ЧТО СДЕЛАТЬ 1:
Выпишите все географические названия (города, страны, губернии, реки) из воспоминаний о музыкантах и концертах.
ЧТО СДЕЛАТЬ 2:
Допишите воспоминания о музыкантах и концертах дальше, начиная сразу после последнего предложения.

___ ИСХОДНЫЙ ТЕКСТ

В тот концерт прежде всего я заботился о том, чтобы никто во время исполнения в зал не входил, чтобы в нём на протяжении всего концерта соблюдался полный порядок. Для этого я поставил своего «швейцара» – Ефрема Крючкина – у боковой двери, которая находилась как раз около эстрады, и велел никого не впускать.
Было у меня и домашнее трио: фортепианную партию играл присяжный поверенный Пётр Константинович Всеволожский, виолончель до приезда Р. Ф. Холлмана – некто Поляков. П. К. – так его и звали «Пекаша» – был исключительно милый человек и прекрасный пианист. Он читал любую фортепианную партию точно так же, как мы читаем обыкновенную книгу, – открывал и играл.
Когда впоследствии я был выбран ректором, Всеволожский работал секретарём Совета университета, а вскоре после нашего отъезда в Москву он, совсем ещё молодым, умер от тифа. Мы с ним переиграли множество камерных произведений. И до сих пор я вспоминаю его как одного из лучших моих партнёров по музыке.
Чтобы случайно не пропустить выступлений интересных музыкантов, мы с Катёной абонировали места на камерные концерты консерватории, несколько лет подряд наши места находились в четвёртом ряду крайние около прохода.
Приезжали к нам артисты из Москвы. Как-то приезжал Л. В. Собинов{403} с баритоном под фамилией Андога, который всё пел по-итальянски, но оказался ни кем иным, как Витей Журовым, который учился в нашей пятой гимназии и был на один класс моложе меня. Он пел очень хорошо, так что рядом с Собиновым мог если не конкурировать с ним, то, во всяком случае, не пасовать, и все принимали его за настоящего итальянца, а он был из московского купечества. В их имении, находившемся в Ярославской губернии, была речка под названием Андога, отсюда и псевдоним у него такой.
Интересна история его артистической карьеры. В ранней юности никаких особенных музыкальных способностей Журов не проявлял. С детства его родители и некие Сидоровы, у них была дочка, решили поженить потомков, чтобы затем объединить свои фирмы. Так и считалось, что Витя Журов непременно женится на Сидоровой. Но когда молодые люди выросли, то у барышни охота выходить замуж за Витю отпала. Сидорова заявила, что согласится выйти замуж за Журова, если тот сделается певцом вроде Девойода. Витя отправился в Италию, занимался там пением и вскоре сделался профессиональным певцом. Но когда он вернулся в Москву под именем Андога, оказалось, что Сидорова вышла замуж за другого. Впрочем, сколько я знаю, Витя не был этим огорчён. Он был красивым молодым человеком и, естественно, пользовался очень большим успехом у женщин.

______
___ ВЫБРАННЫЕ СТРОКИ

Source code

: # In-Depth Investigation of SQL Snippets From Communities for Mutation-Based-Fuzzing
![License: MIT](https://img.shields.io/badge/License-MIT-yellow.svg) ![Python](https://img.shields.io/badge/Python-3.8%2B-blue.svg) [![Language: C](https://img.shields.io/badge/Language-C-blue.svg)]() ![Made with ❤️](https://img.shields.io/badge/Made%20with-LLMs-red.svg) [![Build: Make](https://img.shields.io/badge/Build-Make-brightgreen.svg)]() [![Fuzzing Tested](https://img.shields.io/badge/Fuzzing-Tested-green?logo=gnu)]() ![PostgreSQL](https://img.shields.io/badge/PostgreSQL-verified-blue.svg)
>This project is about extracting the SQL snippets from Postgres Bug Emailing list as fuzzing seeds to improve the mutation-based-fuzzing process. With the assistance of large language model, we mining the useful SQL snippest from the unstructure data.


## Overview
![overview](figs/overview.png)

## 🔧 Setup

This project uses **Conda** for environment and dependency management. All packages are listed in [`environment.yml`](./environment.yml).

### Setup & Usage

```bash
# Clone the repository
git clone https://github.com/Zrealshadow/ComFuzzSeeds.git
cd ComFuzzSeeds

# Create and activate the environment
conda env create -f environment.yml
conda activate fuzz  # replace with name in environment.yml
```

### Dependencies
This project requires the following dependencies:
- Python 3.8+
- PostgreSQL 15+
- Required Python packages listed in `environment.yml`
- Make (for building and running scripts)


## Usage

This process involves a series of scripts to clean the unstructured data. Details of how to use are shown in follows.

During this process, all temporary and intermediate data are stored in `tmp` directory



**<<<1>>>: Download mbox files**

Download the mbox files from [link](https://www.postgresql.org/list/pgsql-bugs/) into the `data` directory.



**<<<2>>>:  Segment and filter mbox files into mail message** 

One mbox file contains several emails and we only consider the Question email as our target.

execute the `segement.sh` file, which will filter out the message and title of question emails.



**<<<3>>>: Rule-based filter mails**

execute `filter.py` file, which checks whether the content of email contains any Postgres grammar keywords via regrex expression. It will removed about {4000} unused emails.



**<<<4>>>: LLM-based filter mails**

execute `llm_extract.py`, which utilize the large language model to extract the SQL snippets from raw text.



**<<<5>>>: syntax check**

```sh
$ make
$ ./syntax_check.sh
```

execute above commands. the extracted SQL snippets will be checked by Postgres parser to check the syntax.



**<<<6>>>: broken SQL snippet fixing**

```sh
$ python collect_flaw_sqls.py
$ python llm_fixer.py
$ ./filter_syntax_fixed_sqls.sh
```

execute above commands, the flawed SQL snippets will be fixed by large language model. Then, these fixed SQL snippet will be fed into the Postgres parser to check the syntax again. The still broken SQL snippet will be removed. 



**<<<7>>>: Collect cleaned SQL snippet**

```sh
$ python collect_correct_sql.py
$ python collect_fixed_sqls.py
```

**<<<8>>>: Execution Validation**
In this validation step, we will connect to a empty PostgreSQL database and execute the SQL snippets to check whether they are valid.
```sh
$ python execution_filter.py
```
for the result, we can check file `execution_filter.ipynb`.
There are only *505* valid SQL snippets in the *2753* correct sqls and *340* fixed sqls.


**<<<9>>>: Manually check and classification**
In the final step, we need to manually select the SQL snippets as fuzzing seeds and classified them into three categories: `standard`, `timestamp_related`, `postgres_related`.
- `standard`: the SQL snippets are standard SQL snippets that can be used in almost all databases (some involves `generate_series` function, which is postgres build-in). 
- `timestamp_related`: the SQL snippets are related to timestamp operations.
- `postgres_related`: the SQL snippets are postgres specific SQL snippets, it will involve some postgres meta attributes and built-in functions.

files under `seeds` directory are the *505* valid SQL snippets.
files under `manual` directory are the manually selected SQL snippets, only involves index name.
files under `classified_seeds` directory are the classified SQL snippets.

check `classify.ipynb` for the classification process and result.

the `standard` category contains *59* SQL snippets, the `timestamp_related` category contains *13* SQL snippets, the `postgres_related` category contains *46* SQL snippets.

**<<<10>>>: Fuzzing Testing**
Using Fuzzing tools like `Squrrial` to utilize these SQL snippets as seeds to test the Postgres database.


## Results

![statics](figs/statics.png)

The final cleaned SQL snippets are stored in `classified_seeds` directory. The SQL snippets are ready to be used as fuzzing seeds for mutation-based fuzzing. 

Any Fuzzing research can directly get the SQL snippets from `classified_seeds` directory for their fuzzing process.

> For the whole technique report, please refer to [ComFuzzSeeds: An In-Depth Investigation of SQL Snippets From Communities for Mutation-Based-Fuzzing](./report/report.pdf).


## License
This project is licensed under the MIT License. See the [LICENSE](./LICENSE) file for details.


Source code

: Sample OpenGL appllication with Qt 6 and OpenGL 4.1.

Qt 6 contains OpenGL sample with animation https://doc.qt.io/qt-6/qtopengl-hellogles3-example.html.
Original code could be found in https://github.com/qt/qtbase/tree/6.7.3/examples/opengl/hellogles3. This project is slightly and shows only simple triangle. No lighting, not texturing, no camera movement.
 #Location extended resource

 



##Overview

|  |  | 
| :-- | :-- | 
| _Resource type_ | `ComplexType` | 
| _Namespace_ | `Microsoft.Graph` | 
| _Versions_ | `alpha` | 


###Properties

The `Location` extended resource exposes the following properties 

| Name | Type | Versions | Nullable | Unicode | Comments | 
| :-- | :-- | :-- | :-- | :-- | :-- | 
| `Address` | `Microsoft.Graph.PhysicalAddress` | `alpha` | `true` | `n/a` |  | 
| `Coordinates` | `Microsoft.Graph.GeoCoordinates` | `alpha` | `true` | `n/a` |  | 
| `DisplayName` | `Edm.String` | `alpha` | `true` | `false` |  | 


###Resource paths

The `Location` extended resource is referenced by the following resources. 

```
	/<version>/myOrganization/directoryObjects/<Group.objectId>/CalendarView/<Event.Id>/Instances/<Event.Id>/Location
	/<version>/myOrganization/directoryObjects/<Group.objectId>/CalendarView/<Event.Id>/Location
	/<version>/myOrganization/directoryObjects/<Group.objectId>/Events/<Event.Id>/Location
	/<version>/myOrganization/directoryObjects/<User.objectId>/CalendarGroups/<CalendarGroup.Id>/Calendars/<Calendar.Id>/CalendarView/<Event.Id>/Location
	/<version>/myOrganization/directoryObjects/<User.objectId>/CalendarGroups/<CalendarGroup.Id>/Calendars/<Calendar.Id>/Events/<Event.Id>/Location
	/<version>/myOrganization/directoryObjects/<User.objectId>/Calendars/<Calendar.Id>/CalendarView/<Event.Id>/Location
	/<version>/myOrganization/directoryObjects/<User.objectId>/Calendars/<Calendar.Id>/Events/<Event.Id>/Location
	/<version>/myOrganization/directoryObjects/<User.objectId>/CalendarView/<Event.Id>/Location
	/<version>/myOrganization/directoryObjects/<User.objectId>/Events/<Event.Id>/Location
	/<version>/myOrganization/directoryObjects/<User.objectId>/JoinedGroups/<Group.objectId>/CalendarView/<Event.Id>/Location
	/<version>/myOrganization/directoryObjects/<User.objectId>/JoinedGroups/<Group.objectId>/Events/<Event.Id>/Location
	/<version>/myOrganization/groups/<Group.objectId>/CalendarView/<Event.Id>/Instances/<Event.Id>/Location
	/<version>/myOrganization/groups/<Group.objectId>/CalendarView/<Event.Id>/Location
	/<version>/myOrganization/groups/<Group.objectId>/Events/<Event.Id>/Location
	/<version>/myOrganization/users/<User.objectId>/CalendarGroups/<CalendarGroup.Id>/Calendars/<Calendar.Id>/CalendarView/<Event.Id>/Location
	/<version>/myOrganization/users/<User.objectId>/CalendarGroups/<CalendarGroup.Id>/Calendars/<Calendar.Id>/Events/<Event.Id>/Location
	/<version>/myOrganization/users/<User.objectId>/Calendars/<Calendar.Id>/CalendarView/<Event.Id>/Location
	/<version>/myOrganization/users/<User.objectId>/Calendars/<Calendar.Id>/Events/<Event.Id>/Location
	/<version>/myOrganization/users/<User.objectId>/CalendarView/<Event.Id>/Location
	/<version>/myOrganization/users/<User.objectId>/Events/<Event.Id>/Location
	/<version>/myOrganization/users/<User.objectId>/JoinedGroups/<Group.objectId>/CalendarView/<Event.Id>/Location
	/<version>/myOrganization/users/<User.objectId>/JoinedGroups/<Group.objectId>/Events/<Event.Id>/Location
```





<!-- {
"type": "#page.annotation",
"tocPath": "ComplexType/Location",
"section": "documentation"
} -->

______

ОТВЕТ 1:
Москва, Ярославская губерния, речка Андога, Италия.

ОТВЕТ 2:
Однажды приезжал в Саратов Иосиф Гофман{404}, пианист, которым я увлекался, ещё когда был совсем молодым студентом. Катёна тоже с большим увлечением всегда слушала Гофмана. Денег было у нас мало, но мы истратили на билеты всё до копейки, зато не пропустили ни одного концерта.
Был ещё такой случай в моей музыкальной жизни. Приходит ко мне Я. Я. Гаек и от имени консерваторских музыкантов просит принять участие в симфоническом оркестре, который экстренно организуется по поводу приезда Глазунова{405}. Постоянного симфонического оркестра в Саратове в то время не было, и Глазунов должен был дирижировать концертом из своих произведений. Я, конечно, согласился, несмотря на мнение Челинцева. В оркестре Гаек был концертмейстером, а я сидел рядом с ним, то есть занимал место второго концертмейстера. На репетициях Глазунов дирижировал сидя, он был грузным, одряхлевшим человеком, но на концерте он подтянулся и во фраке за дирижёрским пультом уже был совсем молодцом.
Играли мы одну из его симфоний, потом солировал Козолупов, профессор Саратовской консерватории, на виолончели, и оркестр аккомпанировал. Кажется, ещё какую-то увертюру играли. Конечно, появление на эстраде Глазунова было для музыкального Саратова большим событием.
С отъездом Глазунова симфонический оркестр опять перестал существовать. Но мне вполне хватало камерной музыки. С П. К. Всеволожским мы и концерты играли, до концертов Чайковского включительно.